**Assignment:** Which lines contain the string "фитнеса"? Pull out every one of them, treating uppercase and lowercase as different.

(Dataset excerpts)
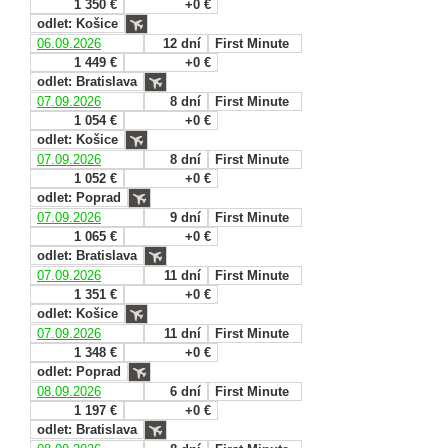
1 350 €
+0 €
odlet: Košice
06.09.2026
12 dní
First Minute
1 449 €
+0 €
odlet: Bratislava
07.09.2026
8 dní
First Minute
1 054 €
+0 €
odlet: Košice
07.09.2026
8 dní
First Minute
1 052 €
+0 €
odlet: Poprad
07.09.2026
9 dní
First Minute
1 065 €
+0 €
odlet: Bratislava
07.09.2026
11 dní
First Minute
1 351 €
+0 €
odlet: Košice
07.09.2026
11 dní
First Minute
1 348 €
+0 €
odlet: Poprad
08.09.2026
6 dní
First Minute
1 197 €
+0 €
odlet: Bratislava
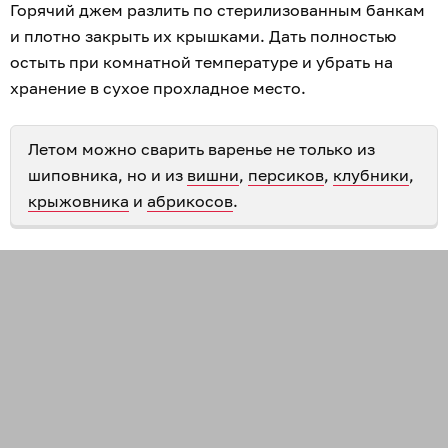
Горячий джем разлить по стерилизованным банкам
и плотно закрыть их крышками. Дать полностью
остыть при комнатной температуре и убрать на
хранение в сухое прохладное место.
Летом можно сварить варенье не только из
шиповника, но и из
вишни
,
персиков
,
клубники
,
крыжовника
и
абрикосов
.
---
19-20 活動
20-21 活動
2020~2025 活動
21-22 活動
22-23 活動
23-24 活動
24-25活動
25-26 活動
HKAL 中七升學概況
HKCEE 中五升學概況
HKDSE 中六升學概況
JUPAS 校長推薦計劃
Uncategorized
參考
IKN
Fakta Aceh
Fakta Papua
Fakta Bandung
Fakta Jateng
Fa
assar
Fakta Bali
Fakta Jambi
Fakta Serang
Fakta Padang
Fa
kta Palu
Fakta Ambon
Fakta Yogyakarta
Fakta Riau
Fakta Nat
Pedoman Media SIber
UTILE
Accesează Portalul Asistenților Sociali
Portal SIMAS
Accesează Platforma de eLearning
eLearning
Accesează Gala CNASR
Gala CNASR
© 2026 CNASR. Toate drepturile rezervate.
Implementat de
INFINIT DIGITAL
--
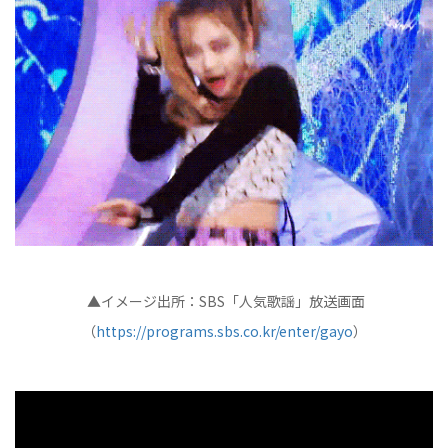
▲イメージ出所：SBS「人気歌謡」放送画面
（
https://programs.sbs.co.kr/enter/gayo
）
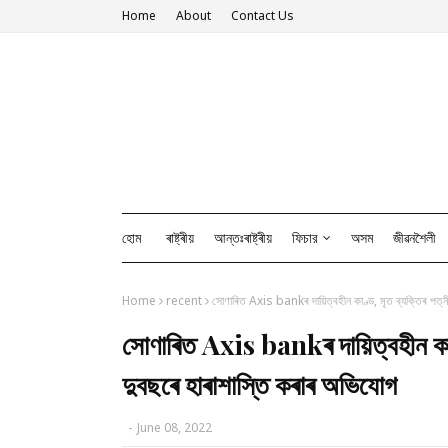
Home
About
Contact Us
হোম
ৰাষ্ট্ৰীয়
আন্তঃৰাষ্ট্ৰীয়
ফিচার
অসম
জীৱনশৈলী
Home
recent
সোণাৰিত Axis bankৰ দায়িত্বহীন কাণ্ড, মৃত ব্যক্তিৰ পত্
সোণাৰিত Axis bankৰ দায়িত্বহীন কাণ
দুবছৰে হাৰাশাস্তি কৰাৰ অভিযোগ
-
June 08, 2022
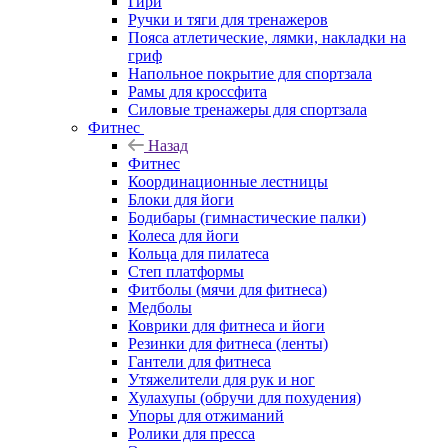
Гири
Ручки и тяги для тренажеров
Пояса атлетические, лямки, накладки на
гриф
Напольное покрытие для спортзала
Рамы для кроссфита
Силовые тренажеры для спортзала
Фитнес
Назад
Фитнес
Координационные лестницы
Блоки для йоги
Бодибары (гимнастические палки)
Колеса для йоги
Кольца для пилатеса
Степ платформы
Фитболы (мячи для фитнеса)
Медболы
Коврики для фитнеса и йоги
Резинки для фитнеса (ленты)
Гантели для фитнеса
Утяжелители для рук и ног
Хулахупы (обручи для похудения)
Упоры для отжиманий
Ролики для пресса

**Solution to this task:**
Фитболы (мячи для фитнеса)
Коврики для фитнеса и йоги
Резинки для фитнеса (ленты)
Гантели для фитнеса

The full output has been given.